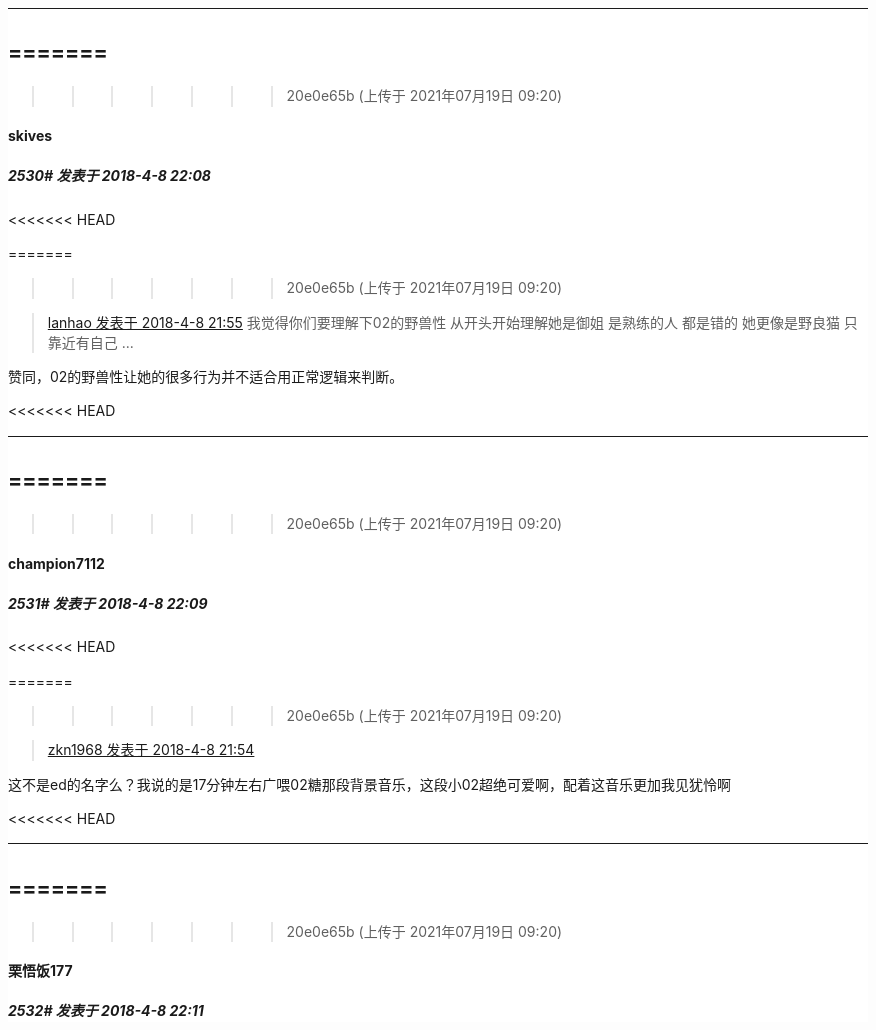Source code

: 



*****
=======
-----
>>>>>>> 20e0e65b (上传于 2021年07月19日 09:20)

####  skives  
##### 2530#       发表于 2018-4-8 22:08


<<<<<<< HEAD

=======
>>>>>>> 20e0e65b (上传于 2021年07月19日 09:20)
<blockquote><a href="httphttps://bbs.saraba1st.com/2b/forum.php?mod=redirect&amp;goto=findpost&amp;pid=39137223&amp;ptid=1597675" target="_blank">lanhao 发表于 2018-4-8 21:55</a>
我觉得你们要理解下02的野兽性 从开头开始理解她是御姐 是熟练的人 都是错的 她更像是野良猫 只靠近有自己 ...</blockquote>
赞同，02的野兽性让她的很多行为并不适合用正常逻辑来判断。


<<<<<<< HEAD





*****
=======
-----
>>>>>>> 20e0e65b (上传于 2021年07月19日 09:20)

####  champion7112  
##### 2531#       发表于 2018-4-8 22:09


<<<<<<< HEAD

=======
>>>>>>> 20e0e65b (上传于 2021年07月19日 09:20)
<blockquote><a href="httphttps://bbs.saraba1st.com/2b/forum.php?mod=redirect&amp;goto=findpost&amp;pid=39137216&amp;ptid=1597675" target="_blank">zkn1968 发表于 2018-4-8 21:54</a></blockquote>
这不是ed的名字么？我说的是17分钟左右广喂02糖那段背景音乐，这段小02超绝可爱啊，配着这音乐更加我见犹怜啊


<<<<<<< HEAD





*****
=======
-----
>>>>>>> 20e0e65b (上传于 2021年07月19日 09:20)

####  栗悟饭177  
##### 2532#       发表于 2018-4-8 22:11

▶ **EXERCISE INSTRUCTIONS**
Note how many lines in the listing above contain the word "goto" and give only that number.

▶ **WRITTEN ANSWER**
2